As I’m getting ready to go on vacation, I’m thinking about
all the positive things that accompany this time off. I find it exciting to just have a break in
my routine. Routines can be comforting
and predictable, but they can also become rigid and boring. One of my friends has a simple definition of
vacation: No Chores. I think it is this
absence of chores that frees up energy and opens us up to adventure and new
experiences. It allows me to be more in
the moment. I become more attentive and
curious about my surroundings. I day dream and find a better balance between
activity and rest.
Often we don’t even know how much we’ve been pushing
ourselves, how much we’ve ignored our body’s messages to slow down. Or how much we’ve denied ourselves downtime and
find instead some project that has to be finished. I’m often surprised at how tired I feel the
first few days of vacation. My body
seems to be telling me that it has needed rest for some time and it now intends
to take it.
Vacations provide me with an excuse to unplug. I loosen the obsessive pull to check
messages and return phone calls. I take
a holiday from the news. I reengage in
things I love, like photography. I
sharpen my sense of perception and see the beauty around me.

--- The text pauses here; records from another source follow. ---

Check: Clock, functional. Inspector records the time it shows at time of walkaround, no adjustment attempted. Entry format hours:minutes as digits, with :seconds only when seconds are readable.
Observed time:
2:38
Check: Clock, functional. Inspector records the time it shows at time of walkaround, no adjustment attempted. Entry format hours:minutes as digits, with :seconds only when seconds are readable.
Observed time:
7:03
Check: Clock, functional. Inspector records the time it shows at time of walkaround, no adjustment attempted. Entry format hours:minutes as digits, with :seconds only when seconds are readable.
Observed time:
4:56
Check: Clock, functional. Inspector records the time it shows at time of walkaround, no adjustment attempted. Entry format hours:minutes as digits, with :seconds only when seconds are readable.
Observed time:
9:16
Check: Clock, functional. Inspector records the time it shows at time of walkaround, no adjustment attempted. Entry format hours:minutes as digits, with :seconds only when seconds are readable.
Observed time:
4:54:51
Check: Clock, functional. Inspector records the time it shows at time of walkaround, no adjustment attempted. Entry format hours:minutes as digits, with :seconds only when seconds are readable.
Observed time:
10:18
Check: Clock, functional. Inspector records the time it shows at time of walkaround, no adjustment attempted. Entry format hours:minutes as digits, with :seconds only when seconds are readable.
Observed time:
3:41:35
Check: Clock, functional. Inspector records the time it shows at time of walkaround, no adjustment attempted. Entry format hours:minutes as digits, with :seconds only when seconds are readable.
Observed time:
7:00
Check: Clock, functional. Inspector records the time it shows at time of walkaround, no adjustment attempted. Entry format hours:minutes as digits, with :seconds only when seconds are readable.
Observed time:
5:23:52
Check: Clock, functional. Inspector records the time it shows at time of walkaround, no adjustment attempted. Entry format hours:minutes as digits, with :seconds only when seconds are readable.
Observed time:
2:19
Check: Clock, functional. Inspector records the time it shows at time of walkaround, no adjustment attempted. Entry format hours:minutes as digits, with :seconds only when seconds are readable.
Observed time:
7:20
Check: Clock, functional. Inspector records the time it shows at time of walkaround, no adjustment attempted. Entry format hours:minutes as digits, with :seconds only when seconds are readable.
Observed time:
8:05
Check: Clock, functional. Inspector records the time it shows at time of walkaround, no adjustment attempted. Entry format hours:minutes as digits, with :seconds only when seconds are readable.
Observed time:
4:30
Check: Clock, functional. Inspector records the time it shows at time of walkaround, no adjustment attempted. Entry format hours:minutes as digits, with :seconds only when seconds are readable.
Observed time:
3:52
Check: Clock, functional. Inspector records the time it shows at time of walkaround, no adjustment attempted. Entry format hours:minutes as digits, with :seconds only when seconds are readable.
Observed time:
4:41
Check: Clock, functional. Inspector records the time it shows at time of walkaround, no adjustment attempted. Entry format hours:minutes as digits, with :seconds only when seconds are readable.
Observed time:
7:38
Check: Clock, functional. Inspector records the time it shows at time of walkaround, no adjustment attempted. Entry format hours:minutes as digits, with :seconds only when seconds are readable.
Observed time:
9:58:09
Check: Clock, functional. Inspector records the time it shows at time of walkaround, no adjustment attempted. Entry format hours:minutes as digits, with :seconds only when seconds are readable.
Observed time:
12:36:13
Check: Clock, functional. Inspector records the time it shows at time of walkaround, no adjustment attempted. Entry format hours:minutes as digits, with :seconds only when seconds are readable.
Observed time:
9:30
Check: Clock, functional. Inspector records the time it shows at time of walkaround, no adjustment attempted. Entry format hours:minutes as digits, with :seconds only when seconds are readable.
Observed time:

One year when I lived in Italy I was introduced to the
European tradition of taking the month of August off. I was shocked. Taking an entire month off for vacation seemed
extravagant. Then as I considered this more, it seemed not
strange, but the epitome of sanity. Americans
not only don’t take this much time off, our work ethic seems to push us in the
opposite direction. Sociologist say we work
longer hours, take fewer vacation days and retire later than workers in other
industrialized countries.
Can this propensity
to shoulder on, to skip vacations or take work with us while on vacation, be
healthy? Some recent studies are
showing the dangers of ignoring the need for downtime.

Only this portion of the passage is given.